### Input
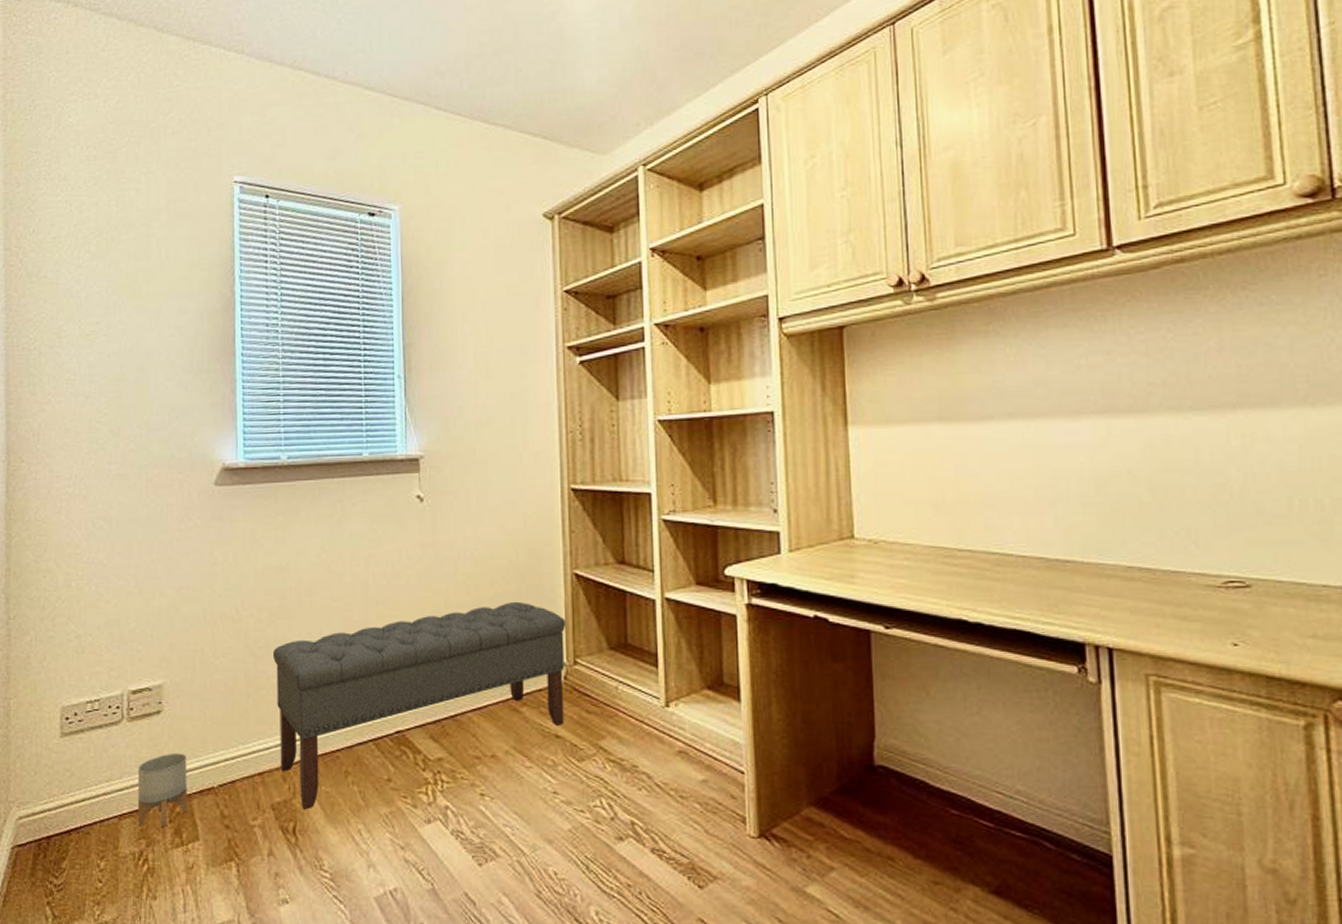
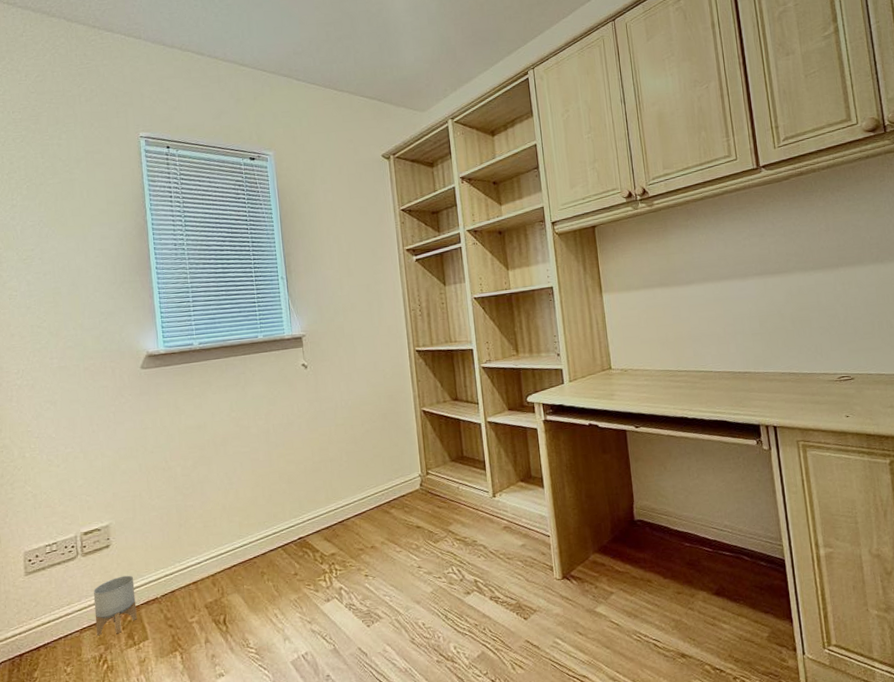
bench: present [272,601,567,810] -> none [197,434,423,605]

...

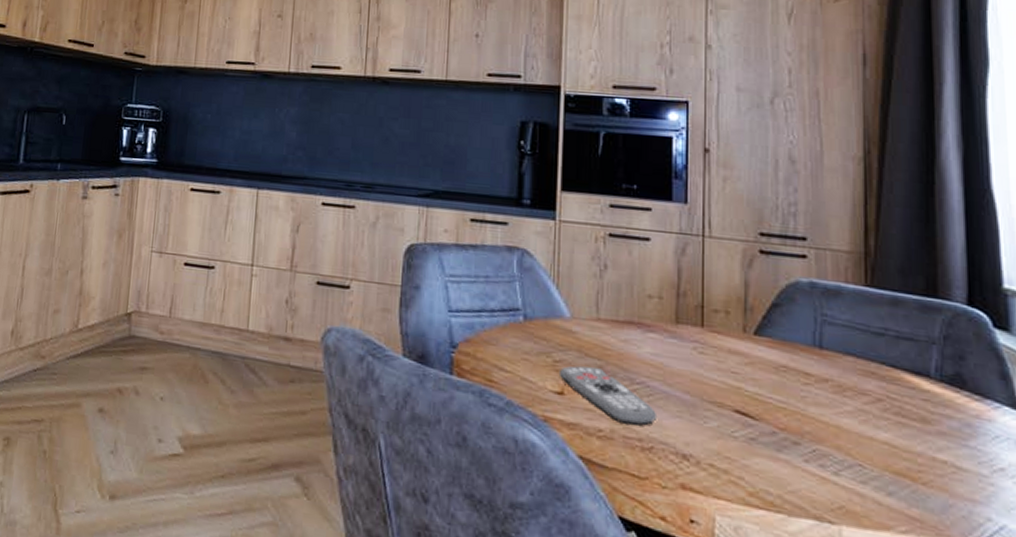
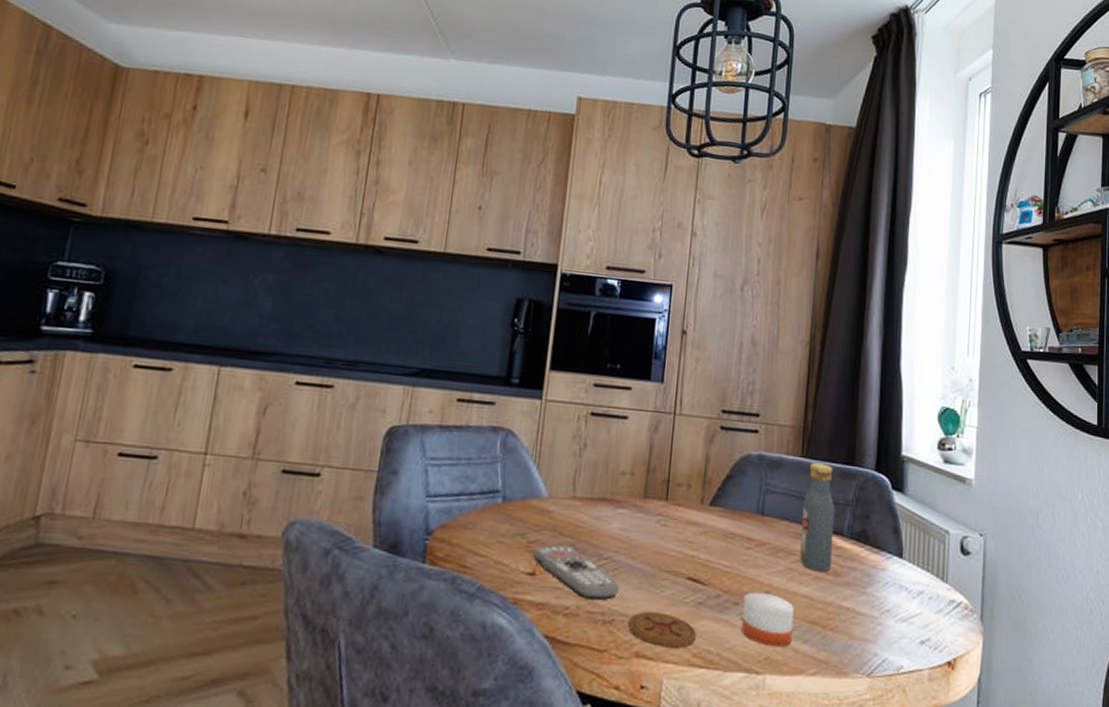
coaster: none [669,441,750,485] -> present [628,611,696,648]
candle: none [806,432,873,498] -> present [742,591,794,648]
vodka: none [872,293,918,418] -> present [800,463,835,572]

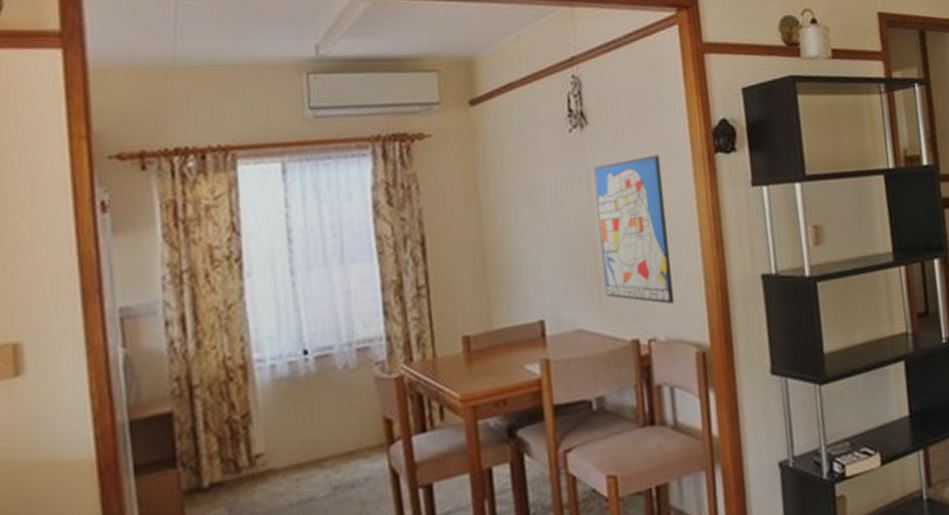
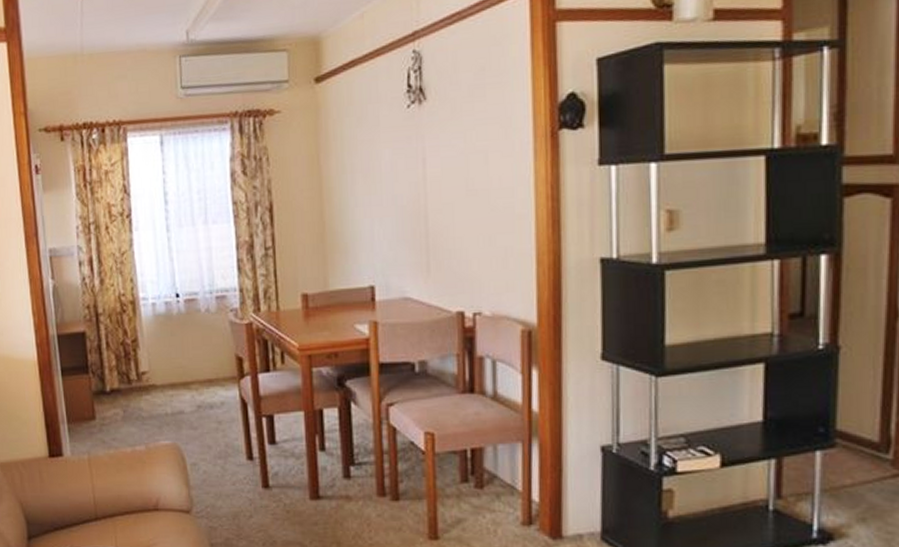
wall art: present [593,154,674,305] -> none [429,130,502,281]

### Goal of the exercise
Look above for the line with "coaster: none [669,441,750,485]" and the line with "wall art: present", then restate exactly those two lines and all lines between them, with no pictures.

### Solution for this exercise
coaster: none [669,441,750,485] -> present [628,611,696,648]
candle: none [806,432,873,498] -> present [742,591,794,648]
vodka: none [872,293,918,418] -> present [800,463,835,572]

wall art: present [593,154,674,305] -> none [429,130,502,281]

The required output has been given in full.